Now, if we look at it in another perspective, according to Domain-Driven Design, in a Parcel Delivery context (bounded context), is Customer responsible for delivering the parcel?

Absolutely not.

In that context, the delivery boy is responsible for delivering the parcel to the customer. For that, the delivery boy needs the Parcel and Customer models, and in that context, only the Customer's name and address details are required. And for the parcel ID, the parcel name will be required. So, as per DDD, we create an aggregate model, DeliveryBoy, where we have two slick models, Customer and Parcel.

In this context, we don’t need Customer. Context-wise, the model has changed, so there's no one big model for Customer, where all attributes and behavior resides. Rather, we use two small, slick models based on bounded contexts and an aggregate model querying these slick models to perform the work.

By doing this, we can mix and match SRP and Tell, Don’t Ask. From a service perspective, we only tell/command the DeliveryBoy aggregate model to do something, so the service maintains both the SRP and Tell, Don’t Ask. Meanwhile, our aggregate model also maintains SRP, querying the Customer and Parcel models to do the operation.

Like:

package com.example.basic;
public class ParcelDeliveryService {
    public void deliverParcel(Long customerId){

        DeliveryBoy boy = new DeliveryBoy();
        boy.deliver(customerId);
    }
}

class DeliveryBoy {
    Customer cust;// Context driven model
    Percel percel;
    public void deliver(Long id){
        //do stuff
//load customer slick model
//load Percel slick model
//Deliver the same by quering those models
   }  
}

Marcus joins in and says that in the context of DDD and aggregator services, microservices often break the SRP. Doe joins in and says, "So, there is no silver bullet and not all principles are good in all contexts.
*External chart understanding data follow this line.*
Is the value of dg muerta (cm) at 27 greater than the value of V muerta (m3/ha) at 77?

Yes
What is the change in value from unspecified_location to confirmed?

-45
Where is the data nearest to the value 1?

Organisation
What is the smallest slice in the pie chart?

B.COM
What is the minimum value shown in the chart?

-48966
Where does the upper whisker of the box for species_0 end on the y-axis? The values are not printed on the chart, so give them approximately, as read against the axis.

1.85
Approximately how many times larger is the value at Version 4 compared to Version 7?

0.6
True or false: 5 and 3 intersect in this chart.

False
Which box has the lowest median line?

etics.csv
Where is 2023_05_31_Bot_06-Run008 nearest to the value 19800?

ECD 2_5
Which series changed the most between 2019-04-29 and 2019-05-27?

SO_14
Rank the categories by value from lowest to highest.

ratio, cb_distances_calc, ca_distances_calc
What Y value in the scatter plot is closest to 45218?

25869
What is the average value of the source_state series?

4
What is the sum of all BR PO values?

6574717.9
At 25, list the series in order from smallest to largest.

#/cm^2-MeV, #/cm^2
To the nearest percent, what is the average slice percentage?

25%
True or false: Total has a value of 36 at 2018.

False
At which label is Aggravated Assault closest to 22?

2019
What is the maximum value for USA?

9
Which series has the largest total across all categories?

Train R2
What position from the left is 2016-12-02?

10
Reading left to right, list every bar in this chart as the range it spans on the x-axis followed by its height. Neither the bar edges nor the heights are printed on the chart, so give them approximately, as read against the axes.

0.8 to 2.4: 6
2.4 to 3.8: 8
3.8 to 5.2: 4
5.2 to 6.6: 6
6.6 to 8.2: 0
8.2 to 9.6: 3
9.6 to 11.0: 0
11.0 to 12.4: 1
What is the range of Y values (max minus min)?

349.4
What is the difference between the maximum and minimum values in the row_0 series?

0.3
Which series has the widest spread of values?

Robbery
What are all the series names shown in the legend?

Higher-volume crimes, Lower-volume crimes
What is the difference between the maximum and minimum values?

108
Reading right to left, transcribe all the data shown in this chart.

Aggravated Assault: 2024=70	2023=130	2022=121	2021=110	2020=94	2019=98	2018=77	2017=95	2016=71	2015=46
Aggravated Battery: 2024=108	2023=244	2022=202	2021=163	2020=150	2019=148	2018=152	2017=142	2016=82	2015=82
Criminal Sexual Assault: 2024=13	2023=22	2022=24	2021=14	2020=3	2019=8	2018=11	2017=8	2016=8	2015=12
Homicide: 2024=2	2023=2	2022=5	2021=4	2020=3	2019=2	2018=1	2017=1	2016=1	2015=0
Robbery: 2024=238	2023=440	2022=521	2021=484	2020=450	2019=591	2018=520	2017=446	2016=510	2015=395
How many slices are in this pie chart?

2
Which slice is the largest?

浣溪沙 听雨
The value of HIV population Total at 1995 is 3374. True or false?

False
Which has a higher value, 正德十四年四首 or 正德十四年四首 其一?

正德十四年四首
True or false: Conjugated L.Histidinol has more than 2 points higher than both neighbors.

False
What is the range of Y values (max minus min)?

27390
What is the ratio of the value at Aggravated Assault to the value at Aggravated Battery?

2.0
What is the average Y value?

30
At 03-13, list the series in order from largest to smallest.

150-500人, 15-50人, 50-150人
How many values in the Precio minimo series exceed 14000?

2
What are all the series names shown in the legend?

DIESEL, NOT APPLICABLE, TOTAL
Based on the context, you have to judge which principles you follow. Sometimes, you need to compromise."

It might be that, for a specific principle, your code is bad but for a given context, it is optimum.

Principles are generic and they are context-free. But real-life solutions are based on context, so fit principles based on the context, not the reverse.

In the meantime, the lights come on! In a flash, all three start in on their whiskey and food.

Conclusion

As a narrator, my question to all viewers is, what do you think about the talk they had? Are there any points they left off that need attention while designing?